En esta línea encajan los esfuerzos de Rusia, China y la India, con el trasfondo de lo que ahora se denomina Sur Global. En el caso de Rusia el resultado cosechado, tanto con la iniciativa nacida en 1991 para poner en marcha la Comunidad de Estados Independientes como con la Organización del Tratado de Seguridad Colectiva, es muy exiguo, mostrando el escaso atractivo que tiene Moscú para sus vecinos y más allá, salvo en la medida en que necesiten sus hidrocarburos o sus armas y mercenarios. Por su parte, China resulta más atractivo para muchos más países y por eso Pekín ha logrado no solamente implicar a decenas de ellos en su macroproyecto de La Franja y la Ruta, sino también establecer nuevas estructuras financieras (como el Nuevo Banco de Desarrollo del BRICS), sin que sea posible todavía determinar si lo hace como palanca para lograr el sitio que entiende que le corresponde en las instancias internacionales ya creadas o como una verdadera alternativa que busca liderar un intento de acelerar la desdolarización y rivalizar directamente con Washington por la hegemonía mundial. También la India parece convencida de que tiene la oportunidad de jugar un papel relevante en esa misma línea y así ha querido mostrarlo en la reciente cumbre del G-20.

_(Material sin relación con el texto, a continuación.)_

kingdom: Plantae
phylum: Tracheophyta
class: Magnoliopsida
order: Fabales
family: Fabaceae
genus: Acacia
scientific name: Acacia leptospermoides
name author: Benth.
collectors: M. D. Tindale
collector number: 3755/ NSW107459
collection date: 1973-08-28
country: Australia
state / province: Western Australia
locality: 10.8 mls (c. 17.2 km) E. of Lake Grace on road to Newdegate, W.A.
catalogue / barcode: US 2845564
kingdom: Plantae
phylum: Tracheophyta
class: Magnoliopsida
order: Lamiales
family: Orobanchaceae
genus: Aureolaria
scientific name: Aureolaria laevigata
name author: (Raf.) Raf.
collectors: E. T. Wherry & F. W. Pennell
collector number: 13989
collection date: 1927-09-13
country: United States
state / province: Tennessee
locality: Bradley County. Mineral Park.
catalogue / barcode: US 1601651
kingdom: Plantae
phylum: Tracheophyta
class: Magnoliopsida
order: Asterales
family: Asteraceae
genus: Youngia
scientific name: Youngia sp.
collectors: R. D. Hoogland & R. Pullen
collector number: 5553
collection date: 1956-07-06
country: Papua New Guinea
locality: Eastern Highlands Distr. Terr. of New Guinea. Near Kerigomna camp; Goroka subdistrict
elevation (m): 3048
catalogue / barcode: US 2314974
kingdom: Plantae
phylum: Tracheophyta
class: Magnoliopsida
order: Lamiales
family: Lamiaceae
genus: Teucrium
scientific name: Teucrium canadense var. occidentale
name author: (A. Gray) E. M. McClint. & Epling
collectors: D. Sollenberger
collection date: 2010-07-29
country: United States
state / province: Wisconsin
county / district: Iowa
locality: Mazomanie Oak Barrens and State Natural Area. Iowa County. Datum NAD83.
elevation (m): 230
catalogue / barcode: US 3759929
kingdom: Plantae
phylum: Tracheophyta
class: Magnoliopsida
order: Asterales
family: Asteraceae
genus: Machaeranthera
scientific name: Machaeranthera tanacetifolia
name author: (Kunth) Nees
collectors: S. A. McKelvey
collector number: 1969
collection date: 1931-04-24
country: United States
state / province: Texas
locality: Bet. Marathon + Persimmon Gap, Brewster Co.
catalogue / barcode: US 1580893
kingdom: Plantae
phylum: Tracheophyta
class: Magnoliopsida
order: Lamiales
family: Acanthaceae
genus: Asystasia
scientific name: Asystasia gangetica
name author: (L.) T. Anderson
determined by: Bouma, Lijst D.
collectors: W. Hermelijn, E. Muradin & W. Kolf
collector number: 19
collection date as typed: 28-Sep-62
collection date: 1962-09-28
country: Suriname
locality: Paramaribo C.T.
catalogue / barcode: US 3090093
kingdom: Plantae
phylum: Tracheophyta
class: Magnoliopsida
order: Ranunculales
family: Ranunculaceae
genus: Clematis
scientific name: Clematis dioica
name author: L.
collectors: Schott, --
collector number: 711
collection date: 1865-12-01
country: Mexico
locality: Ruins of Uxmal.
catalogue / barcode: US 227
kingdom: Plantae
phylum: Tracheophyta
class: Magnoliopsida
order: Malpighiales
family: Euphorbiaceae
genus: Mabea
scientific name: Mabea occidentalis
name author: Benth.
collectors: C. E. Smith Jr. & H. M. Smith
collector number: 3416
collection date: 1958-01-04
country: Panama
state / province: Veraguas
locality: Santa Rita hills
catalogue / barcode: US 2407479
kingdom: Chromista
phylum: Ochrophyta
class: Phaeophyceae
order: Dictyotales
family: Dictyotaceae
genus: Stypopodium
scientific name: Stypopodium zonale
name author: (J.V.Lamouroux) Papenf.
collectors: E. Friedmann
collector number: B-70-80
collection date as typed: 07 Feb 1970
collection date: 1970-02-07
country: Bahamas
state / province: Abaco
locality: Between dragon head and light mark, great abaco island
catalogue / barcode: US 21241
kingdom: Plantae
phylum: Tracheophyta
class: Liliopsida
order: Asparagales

Pero a partir de esas apariencias, cabe recordar que los BRICS –que no tienen un tratado fundacional ni estructura institucional ni secretaría permanente ni criterios de admisión– reúne a países que difícilmente van más allá de sentirse incómodos en sus posiciones actuales en el concierto internacional. Además, no parece que exista precisamente mucha sintonía entre Nueva Delhi y Pekín para conformar un polo de referencia mundial que agrupe a ese etéreo Sur Global, cuando en realidad no sólo mantienen una muy tensa relación bilateral (que lleva a la India a identificar a China como su principal amenaza de seguridad), sino que compiten por convertirse en el líder de esa corriente alternativa. Tampoco resulta sencillo imaginar a Moscú como subordinado de Pekín, o a la diversidad de miembros del Sur Global alineándose decididamente con alguna de esas potencias emergentes, cuando calculan que pueden sacar mejor partido si simplemente se dejan querer por todos los que compiten en ese juego de liderazgo.
En definitiva, dado que lo único que actualmente comparten los miembros del BRICS y los miembros del muy heterogéneo Sur Global es su malestar con Washington por muy diferentes razones, no resulta fácil imaginar sobre qué bases pueden establecer una agenda común alternativa.
Y mientras tanto, asistimos al continuo deterioro del orden vigente, sin que la ONU logre salir de la postración a la que la han condenado unos y otros, y sin que los G-7 y G-20 de turno parezcan capaces de tomar el relevo para atender a los desafíos y amenazas existenciales que definen nuestro mundo. Por otro lado, lo que la historia se empeña en enseñarnos es que un nuevo orden internacional sólo nace del colapso del anterior, en una clara muestra de las limitaciones de nuestra capacidad reformista, adelantándonos a dicho colapso, sumando fuerzas para atender a problemas que superan las capacidades de cualquier Estado del planeta. ¿Ocurrirá así nuevamente?